Anderson Silva KO'd Vitor with a front snap kick!

You are correct Vitor is a great fighter...

I would love to see Jones v A Silva!


----------



## Gorilla (Oct 8, 2012)

http://www.espn.co.uk/more/sport/story/173890.html

Another article!


----------



## nordin (Oct 14, 2012)

Gorilla said:


> Let's face it he almost submitted him!
> 
> Anderson Silva with his Great BJJ in a super fight might be able to submit Jon Jones!
> 
> ...



First I DO realize that the winner was Jones. He fought the way he wanted, got out of submission and won. 

That being said, Jones was very close to getting finished, by not very big light heavyweight. Vitor, although BJJ blackbelt, is more striker; he has finished fight with submission only 3 times and got someone in such a trouble as Jones only couple more times. I have never looked at Jones as unbeatable. He is a good all around fighter, but not in the way UFC right now tries to portray him. He is winning because of three main attributes: wrestling, power and reach. Everything else is a gray area that people make up.
    He can strike very hard in wrestling range: clinch range/infighting or on top. However in stand up punching range, he hasn't showed anything even close to finishing his top level opponents despite fairly large numbers of punches he throws. Even against Lyoto first he had to take him down(wrestling) make huge cut (crazy reach to generate elbow strike power) right over right eye, and then hit Lyoto on the blinded side with hook and even then Machida wasn't finished. 
  He does crazy spinning back kicks and side kicks, but how many times has he inflicted real damage with them or with any kick? 
Also he knows very well how to gain positions and force submission holds if he's in a dominant position. But what about being in guard bottom against real G'n'P? 
This is not to take anything away from Jones he is a very good fighter. And his 3 strong aspects has been too much for his opponents; so he can keep up doing what he is doing. It is obviously his opponents job to find ways to get him not his job to change anything. Jones has a really bright future in MMA.
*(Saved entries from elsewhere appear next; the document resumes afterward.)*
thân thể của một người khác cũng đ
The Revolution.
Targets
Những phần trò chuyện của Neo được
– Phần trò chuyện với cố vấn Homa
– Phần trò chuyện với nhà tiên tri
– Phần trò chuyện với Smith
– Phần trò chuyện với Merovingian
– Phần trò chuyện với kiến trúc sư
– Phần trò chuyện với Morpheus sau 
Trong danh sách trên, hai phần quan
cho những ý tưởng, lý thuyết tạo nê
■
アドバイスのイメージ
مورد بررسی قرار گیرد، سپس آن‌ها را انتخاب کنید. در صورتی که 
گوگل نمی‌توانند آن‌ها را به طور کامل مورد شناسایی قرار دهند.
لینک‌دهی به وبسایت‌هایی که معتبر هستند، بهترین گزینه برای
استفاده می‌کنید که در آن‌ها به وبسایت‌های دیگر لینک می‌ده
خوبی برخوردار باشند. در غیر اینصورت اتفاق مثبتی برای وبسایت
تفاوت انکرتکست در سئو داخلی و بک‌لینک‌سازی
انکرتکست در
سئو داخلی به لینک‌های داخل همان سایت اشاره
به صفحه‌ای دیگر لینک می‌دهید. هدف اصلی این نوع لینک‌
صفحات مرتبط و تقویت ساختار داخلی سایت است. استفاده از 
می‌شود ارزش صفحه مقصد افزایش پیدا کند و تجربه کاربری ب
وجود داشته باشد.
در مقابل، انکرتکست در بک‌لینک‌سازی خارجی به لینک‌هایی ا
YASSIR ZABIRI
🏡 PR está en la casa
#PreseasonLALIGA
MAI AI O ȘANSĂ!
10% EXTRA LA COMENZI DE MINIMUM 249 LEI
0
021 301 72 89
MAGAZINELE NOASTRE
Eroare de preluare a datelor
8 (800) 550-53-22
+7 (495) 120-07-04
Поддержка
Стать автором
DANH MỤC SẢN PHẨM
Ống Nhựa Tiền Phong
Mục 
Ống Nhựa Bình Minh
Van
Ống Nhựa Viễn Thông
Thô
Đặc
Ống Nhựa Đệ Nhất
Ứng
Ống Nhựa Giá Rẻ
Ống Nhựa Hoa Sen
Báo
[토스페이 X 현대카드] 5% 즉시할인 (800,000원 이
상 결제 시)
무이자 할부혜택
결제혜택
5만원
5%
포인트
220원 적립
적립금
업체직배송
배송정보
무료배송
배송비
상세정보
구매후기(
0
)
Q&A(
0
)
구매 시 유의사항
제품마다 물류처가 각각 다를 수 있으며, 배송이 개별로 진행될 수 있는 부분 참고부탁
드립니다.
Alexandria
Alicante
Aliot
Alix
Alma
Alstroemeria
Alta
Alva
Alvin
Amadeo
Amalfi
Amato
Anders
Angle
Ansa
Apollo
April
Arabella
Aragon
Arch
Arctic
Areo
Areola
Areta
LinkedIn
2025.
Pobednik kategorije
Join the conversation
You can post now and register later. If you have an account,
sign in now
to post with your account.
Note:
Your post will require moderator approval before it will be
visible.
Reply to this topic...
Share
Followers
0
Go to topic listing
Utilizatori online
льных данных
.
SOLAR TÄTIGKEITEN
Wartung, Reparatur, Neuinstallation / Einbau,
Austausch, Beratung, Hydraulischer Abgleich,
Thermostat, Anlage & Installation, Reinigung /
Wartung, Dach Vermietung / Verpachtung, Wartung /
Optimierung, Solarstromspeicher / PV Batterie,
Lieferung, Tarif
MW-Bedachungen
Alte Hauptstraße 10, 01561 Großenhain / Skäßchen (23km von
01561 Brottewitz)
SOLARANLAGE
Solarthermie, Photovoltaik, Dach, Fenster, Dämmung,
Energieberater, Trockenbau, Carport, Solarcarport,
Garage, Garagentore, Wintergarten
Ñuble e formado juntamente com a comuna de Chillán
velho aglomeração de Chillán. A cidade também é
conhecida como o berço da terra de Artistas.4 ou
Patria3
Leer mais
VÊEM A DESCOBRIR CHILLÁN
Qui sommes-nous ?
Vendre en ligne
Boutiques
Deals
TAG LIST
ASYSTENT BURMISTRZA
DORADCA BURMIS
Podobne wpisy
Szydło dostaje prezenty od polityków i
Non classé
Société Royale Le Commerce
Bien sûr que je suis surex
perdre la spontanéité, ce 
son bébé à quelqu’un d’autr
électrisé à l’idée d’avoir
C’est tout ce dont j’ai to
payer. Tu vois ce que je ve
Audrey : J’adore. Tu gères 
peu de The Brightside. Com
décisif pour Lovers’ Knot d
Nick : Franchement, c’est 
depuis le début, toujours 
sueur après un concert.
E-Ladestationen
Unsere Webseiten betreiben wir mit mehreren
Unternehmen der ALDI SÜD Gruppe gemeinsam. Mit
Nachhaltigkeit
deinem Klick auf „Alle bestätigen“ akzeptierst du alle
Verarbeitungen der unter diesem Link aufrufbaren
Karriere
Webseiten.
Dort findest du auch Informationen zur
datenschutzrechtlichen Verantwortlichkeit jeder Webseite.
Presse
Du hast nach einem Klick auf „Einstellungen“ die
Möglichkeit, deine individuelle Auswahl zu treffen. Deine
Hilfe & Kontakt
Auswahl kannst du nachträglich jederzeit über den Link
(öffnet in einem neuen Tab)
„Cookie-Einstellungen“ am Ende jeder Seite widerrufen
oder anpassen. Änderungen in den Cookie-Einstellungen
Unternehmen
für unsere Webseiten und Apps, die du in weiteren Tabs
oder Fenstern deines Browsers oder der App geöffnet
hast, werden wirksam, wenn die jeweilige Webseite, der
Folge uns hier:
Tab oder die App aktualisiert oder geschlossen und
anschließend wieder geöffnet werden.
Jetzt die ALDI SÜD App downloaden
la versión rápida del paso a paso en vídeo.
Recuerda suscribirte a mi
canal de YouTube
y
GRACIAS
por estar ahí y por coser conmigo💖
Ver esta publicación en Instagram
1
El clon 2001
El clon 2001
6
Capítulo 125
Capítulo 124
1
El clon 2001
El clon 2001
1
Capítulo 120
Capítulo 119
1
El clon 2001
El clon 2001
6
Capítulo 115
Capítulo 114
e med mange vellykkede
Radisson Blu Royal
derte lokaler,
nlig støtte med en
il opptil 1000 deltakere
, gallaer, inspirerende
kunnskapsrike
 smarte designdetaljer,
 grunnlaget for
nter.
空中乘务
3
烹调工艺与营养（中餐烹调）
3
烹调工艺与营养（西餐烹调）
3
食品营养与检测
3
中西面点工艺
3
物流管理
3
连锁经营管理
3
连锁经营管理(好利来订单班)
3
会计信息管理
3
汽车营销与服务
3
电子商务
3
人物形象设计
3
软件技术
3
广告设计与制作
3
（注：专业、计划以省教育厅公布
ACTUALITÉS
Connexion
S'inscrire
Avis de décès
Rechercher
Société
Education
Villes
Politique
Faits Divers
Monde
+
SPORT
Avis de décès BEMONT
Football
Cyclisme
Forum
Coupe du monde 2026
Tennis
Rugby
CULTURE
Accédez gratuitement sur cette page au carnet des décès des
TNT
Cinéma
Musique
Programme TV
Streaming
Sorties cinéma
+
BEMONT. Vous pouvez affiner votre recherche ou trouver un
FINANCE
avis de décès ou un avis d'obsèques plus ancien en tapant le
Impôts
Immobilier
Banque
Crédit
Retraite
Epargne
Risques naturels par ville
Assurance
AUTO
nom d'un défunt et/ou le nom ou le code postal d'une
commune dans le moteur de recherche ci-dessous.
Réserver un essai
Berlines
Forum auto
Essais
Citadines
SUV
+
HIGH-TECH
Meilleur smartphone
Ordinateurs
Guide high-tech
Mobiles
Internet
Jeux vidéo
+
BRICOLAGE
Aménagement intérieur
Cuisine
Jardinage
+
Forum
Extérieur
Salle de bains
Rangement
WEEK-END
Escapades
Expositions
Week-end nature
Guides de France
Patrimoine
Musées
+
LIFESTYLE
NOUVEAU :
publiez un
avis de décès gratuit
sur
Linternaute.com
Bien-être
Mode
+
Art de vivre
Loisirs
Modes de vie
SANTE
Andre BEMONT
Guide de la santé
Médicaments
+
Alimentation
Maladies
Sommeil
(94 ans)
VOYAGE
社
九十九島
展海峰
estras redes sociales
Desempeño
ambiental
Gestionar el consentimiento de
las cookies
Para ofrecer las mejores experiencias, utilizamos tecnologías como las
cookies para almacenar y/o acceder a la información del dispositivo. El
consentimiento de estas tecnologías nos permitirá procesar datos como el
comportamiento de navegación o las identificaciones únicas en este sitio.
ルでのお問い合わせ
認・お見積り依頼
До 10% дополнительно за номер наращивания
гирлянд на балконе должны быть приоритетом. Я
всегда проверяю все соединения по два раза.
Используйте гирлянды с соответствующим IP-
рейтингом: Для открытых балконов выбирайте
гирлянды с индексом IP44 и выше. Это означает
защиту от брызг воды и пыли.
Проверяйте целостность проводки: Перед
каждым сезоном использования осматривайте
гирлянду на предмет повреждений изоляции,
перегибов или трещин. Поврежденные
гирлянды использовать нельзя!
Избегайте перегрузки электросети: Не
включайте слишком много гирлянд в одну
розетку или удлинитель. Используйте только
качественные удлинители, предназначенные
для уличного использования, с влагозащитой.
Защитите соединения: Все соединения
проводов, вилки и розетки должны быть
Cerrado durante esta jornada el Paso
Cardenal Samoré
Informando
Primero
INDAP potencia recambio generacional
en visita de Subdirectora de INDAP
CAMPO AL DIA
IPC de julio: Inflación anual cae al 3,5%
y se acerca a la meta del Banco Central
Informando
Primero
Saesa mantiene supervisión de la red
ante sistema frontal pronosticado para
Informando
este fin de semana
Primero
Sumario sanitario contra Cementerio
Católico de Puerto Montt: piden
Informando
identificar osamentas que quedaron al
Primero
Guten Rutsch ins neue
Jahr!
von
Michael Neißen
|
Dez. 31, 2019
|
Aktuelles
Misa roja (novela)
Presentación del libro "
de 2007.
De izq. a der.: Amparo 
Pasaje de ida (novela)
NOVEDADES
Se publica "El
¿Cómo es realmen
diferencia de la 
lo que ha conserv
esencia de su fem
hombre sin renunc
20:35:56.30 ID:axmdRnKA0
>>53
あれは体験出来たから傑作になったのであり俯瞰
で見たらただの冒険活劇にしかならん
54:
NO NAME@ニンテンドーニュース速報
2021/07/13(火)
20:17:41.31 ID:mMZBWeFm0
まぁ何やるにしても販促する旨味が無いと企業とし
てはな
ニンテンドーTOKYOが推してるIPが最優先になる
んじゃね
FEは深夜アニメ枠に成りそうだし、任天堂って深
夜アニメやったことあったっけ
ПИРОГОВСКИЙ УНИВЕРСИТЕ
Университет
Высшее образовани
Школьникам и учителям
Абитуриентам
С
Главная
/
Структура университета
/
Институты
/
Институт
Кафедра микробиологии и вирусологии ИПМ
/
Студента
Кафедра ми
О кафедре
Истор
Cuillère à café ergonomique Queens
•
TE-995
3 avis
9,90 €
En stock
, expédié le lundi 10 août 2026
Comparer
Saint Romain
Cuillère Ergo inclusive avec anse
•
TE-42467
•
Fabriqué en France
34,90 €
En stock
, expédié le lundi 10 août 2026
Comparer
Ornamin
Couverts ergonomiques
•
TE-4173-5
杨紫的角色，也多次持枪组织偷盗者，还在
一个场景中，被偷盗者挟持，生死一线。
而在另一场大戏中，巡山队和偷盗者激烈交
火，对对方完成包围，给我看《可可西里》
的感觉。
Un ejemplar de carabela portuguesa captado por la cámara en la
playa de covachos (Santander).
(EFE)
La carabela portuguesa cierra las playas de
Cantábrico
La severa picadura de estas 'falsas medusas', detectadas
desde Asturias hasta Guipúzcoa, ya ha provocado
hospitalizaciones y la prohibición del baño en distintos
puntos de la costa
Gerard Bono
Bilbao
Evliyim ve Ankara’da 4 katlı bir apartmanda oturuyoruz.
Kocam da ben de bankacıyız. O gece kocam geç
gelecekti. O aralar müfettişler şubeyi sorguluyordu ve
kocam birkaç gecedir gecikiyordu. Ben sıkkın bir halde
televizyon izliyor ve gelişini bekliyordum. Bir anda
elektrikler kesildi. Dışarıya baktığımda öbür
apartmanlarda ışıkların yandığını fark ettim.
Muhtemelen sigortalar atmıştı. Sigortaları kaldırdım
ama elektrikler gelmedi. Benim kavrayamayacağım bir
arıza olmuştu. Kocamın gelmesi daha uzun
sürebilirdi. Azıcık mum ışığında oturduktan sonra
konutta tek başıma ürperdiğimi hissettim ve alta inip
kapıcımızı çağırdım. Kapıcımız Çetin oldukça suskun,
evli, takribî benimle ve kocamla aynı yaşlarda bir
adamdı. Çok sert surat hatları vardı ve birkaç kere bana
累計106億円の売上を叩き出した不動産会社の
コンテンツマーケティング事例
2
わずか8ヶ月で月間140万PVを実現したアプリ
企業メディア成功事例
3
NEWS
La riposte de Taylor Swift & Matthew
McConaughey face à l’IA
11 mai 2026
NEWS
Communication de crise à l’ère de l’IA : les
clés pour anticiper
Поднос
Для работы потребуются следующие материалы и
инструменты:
However against Silva level fighter, bout could get extremely disappointing. Jones (if not him then Greg Jackson definitely) knows what Silva can do on feet. I know that MMA math is stupid but watch what the man can do with one strike like recently against Bonnar( guy who can take HUGE beating and is much bigger) or Hendo (granite chine)who went for desperate takedown only because he was almost knocked out. And what about his submission wins, especially from the bottom? And what about his abilities to stay in pocket and roll with the strikes? It could be very tempting for Jones and Jackson to make it into lay'n'prey fest, since he has all the physical and skill attributes to stall the fight.  In the other hand if Jones goes in to cage to finish, it could be very interesting. However Rashad fight showed that first option is very likely scenario.


----------



## Gorilla (Oct 15, 2012)

I think that based on Silva's recent performance Jon jones would have a very tough time.  Silva is so accurate it's crazy.  He is harder to hit than Machida!


----------